Task prompt: Restate word for word the lines of the records below, starting at the line that contains "Produktegenskaper" and ending at the line that contains "Recensioner (0)", with both of those lines included and nothing else.

Source records
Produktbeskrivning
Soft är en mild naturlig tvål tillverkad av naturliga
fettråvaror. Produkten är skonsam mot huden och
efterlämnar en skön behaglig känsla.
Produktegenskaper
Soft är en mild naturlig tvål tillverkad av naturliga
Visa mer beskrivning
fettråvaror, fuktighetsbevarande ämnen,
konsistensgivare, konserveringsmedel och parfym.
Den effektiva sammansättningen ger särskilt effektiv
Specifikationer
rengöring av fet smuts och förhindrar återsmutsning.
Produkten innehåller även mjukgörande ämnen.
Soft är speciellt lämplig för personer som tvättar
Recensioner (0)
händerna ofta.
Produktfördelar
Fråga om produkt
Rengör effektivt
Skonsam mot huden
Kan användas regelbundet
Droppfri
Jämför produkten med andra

---

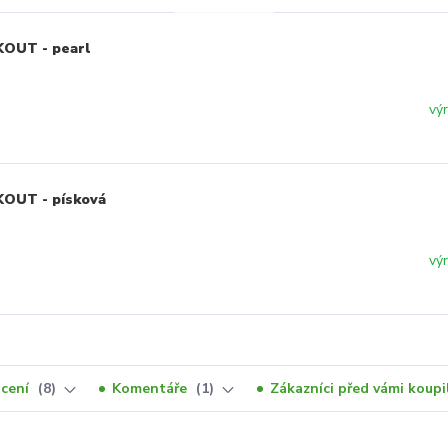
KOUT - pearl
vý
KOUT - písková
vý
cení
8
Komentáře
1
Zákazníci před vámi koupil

Written response:
Produktegenskaper
Soft är en mild naturlig tvål tillverkad av naturliga
Visa mer beskrivning
fettråvaror, fuktighetsbevarande ämnen,
konsistensgivare, konserveringsmedel och parfym.
Den effektiva sammansättningen ger särskilt effektiv
Specifikationer
rengöring av fet smuts och förhindrar återsmutsning.
Produkten innehåller även mjukgörande ämnen.
Soft är speciellt lämplig för personer som tvättar
Recensioner (0)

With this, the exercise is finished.